▶ **Work task**:
Your answer should consist of the lines in the following data that contain "bladder".

[[ Data block open ]]

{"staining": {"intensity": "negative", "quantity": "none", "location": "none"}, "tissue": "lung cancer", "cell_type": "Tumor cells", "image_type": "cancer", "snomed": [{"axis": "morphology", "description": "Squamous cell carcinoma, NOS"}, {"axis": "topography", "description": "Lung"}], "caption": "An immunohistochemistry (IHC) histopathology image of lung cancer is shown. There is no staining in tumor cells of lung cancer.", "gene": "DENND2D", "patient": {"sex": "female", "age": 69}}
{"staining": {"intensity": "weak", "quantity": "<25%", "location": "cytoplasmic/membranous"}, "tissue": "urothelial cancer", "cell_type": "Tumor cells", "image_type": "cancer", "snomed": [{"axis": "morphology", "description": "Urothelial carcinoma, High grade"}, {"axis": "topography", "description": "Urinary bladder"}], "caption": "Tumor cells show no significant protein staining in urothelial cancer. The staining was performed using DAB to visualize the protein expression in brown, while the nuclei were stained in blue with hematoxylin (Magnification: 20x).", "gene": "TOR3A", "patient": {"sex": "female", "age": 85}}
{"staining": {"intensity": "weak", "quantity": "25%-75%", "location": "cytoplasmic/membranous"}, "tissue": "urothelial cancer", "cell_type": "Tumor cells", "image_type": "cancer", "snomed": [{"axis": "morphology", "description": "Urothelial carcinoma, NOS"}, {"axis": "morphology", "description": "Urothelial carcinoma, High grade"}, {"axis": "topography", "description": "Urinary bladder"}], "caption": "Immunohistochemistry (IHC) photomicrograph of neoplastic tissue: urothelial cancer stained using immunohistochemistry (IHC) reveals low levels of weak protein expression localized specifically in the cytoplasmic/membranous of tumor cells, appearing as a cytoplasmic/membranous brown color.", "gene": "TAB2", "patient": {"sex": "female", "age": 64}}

[[ Data block closed ]]

▶ **Exercise answer**:
{"staining": {"intensity": "weak", "quantity": "<25%", "location": "cytoplasmic/membranous"}, "tissue": "urothelial cancer", "cell_type": "Tumor cells", "image_type": "cancer", "snomed": [{"axis": "morphology", "description": "Urothelial carcinoma, High grade"}, {"axis": "topography", "description": "Urinary bladder"}], "caption": "Tumor cells show no significant protein staining in urothelial cancer. The staining was performed using DAB to visualize the protein expression in brown, while the nuclei were stained in blue with hematoxylin (Magnification: 20x).", "gene": "TOR3A", "patient": {"sex": "female", "age": 85}}
{"staining": {"intensity": "weak", "quantity": "25%-75%", "location": "cytoplasmic/membranous"}, "tissue": "urothelial cancer", "cell_type": "Tumor cells", "image_type": "cancer", "snomed": [{"axis": "morphology", "description": "Urothelial carcinoma, NOS"}, {"axis": "morphology", "description": "Urothelial carcinoma, High grade"}, {"axis": "topography", "description": "Urinary bladder"}], "caption": "Immunohistochemistry (IHC) photomicrograph of neoplastic tissue: urothelial cancer stained using immunohistochemistry (IHC) reveals low levels of weak protein expression localized specifically in the cytoplasmic/membranous of tumor cells, appearing as a cytoplasmic/membranous brown color.", "gene": "TAB2", "patient": {"sex": "female", "age": 64}}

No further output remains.